MARIA CRISTINA CASTILHO | 26/07/2018 | 05:30

Falta pouco à senhorinha para completar 70 anos. De tempos em tempos revela suas memórias daquele “final de mundo”, como ela diz, onde morou até os 17. Semana passada, comentou sobre o pai que, com paciência, tirava-lhe os bichos-de-porco. Parasita que entra nas partes mais sensíveis dos pés e se reproduz rápido, formando um saco cheio de filhotes. Detectava-se a pequena lesão e, à noite, ao voltarem da roça, ele usava uma agulha para extrair o parasita. Doía, segundo ela. E isso aconteceu por diversas vezes, pois o calçado destinava-se aos dias de festa.

Em sua infância, não mais que um brinquedo: a boneca feita de palha de milho. Menina ainda na morte do pai. A mãe, a segunda esposa dele. Viúvo, idoso, procurou uma mulher que vivia na solteirice. O preconceito era grande contra mulher que ninguém procurava para casamento. O pai tirou a mãe da amargura. Recorda-se do pai como um homem bravo, de força na enxada e nas surras. Não agradava as crianças. Creio, porém, que tirar bicho-de-porco seria sua expressão de ternura.

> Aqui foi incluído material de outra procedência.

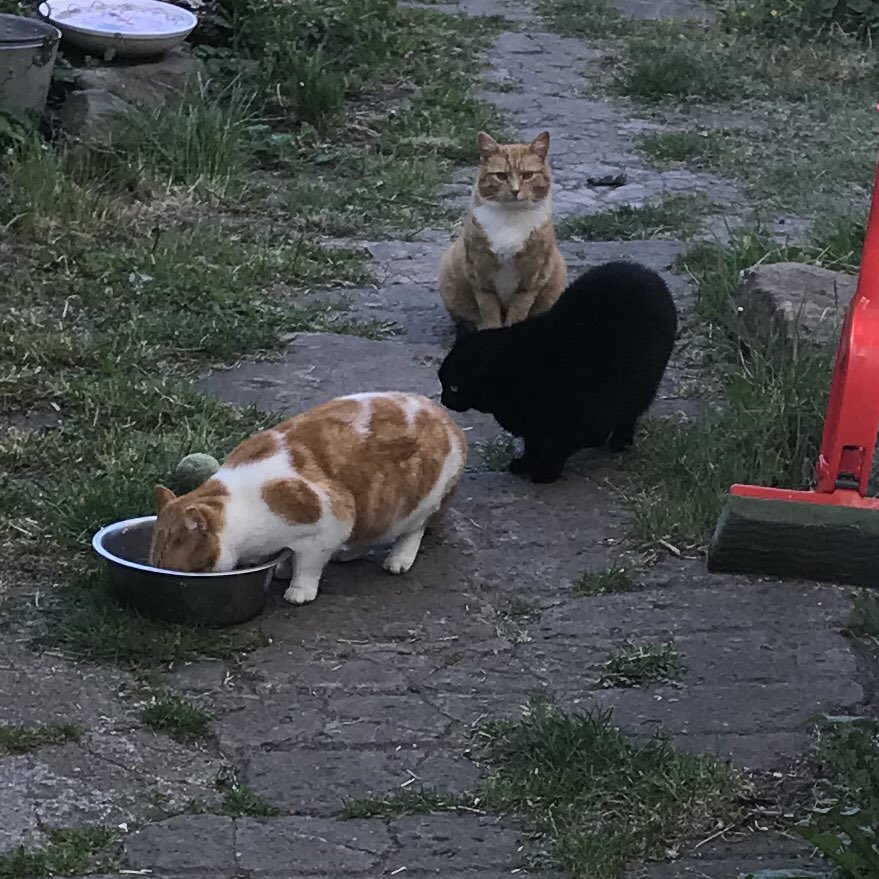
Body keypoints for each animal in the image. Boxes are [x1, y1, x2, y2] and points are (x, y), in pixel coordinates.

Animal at [151, 392, 468, 604]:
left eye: (168, 568)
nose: (159, 573)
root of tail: (449, 421)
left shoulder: (328, 524)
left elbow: (307, 567)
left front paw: (298, 590)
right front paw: (281, 567)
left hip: (420, 503)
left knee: (413, 531)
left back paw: (398, 559)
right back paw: (350, 552)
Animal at [440, 130, 572, 334]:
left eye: (528, 175)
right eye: (501, 176)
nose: (515, 191)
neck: (510, 219)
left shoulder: (531, 279)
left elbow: (518, 312)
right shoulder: (480, 277)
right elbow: (490, 312)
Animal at [440, 262, 680, 484]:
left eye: (454, 386)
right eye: (441, 380)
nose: (443, 400)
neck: (517, 370)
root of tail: (645, 271)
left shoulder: (581, 420)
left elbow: (558, 447)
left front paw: (545, 472)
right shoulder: (532, 423)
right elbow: (532, 444)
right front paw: (525, 464)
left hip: (641, 384)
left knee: (628, 413)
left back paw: (620, 442)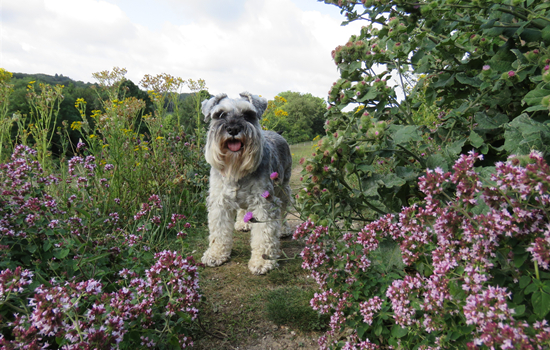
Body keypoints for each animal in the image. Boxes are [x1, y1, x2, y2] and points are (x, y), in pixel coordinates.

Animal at [202, 91, 294, 274]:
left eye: (248, 115)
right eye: (219, 114)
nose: (233, 129)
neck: (236, 168)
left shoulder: (263, 202)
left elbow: (264, 234)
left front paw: (262, 262)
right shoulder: (219, 202)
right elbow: (218, 231)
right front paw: (216, 254)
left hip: (283, 188)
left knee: (283, 211)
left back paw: (284, 229)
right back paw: (241, 223)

Com 17, a senhorinha conheceu o “galã”, nascido em seu povoado, que voltara da metrópole em busca de uma vida melhor. Paixão louca. Primeiro amor. Fugiu com ele para o Agreste Alagoano. Uma semana após, avisou a mãe que partiriam para São Paulo. Em um município próximo daqui, estabeleceram-se sob uma construção abandonada de caixa d’água. Ali mesmo, ele construiu dois cômodos sem alicerce. Permaneceu nesse espaço por um ano. Ia longe, num convento, buscar água com uma lata enorme. Veio o vendaval e parte do telhado caiu. Embora protegesse seu bebê, sozinha, com o corpo, uma viga bateu no pequenino e, três meses depois, devido ao traumatismo craniano, a criança faleceu.

MARIA CRISTINA CASTILHO DE ANDRADE ARTICULISTA

Foram para o perímetro urbano, na casa do cunhado. O companheiro, uma manhã, disse-lhe que iria procurar emprego e não retornou. O cunhado a levou para um conhecido dele em uma fazenda na estrada de Itu. Trabalharam juntos na terra. Ficou menos de uma década com o cidadão. Era “pé de cana”. Preferiu levar desacompanhada a sua vida e assim criar os filhos. Mulher simples, analfabeta, educada no campo, viajou na ilusão, contudo não se perdeu nos convites sinistros da cidade grande. Sem dúvida, alicerçou-se na fé que professa, na integridade da mãe e nos afagos do pai severo, que a salvava dos bichos-de-porco.